For  more information about the Honor and Professionalism Advocacy Council and the Early Concern Note, visit the Medical Student Affairs web page at: louisville.edu/medicine/studentaffairs/student-services/hpac.

Mandatory Self-Reporting Policy for Criminal Behavior

All accepted and currently enrolled medical students are required to promptly report any criminal charges ever filed against them, including felony and misdemeanor charges other than minor traffic violations.  These reports should be made in writing and sent to the Associate Dean for Student Affairs.  They should include conviction information, all types of adjudication, and all legal processes not yet resolved (e.g., an arrest record for an offense pending court disposition, an unresolved bench warrant, a failure to appear in court.)  Any charges that were previously disclosed on the secondary admissions application need not be reported again. 

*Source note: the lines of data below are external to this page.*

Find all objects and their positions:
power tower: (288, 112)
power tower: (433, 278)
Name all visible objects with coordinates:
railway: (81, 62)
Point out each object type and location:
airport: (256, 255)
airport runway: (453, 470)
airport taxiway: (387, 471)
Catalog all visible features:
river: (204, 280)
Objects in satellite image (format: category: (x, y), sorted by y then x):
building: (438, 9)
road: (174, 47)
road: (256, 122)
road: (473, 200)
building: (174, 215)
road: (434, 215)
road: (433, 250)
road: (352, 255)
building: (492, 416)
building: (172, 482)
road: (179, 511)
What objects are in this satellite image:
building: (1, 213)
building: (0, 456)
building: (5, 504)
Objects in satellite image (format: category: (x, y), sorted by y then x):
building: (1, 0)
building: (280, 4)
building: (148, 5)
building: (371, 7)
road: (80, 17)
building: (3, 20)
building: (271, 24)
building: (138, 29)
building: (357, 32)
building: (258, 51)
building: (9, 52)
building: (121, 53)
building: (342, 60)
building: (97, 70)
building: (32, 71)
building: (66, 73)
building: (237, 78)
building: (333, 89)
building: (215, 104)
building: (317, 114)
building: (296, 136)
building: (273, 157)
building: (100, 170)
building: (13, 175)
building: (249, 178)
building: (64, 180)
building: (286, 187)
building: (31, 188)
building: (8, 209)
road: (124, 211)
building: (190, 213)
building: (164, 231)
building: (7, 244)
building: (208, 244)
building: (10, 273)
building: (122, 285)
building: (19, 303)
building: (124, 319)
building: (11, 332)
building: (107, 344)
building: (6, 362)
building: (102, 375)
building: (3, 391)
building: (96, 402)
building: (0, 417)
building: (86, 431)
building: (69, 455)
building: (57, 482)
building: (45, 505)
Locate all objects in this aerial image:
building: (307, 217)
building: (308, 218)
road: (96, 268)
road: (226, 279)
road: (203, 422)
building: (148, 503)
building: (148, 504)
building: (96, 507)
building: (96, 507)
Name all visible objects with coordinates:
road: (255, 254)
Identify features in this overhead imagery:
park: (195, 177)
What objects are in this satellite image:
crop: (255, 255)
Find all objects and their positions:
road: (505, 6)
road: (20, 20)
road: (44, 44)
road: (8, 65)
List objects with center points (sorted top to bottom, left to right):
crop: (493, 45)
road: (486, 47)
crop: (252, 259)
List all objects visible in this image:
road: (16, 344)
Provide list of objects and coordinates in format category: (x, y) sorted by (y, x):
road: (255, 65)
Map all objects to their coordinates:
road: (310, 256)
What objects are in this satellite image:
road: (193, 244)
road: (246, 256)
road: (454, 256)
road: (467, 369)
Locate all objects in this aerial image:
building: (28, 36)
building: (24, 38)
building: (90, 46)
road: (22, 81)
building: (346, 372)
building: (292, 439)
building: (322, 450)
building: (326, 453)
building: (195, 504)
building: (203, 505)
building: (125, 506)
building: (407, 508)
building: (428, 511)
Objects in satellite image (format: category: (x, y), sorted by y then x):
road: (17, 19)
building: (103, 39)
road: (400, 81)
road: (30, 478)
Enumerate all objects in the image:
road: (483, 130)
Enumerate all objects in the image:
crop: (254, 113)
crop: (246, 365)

The report will be reviewed by the Criminal History Review Committee, which consists of the Associate Dean for Student Affairs, Associate Dean for Admissions, Associate Vice President for Health Affairs/Diversity Initiative, Dept. of Public Safety representative, School of Medicine legal counsel, and a mental health professional (university student health counselor).  

Discussion and the recommended course of action will be in the context of future implications for licensure, threat to patient safety and the ability to be an appropriate member of the medical profession.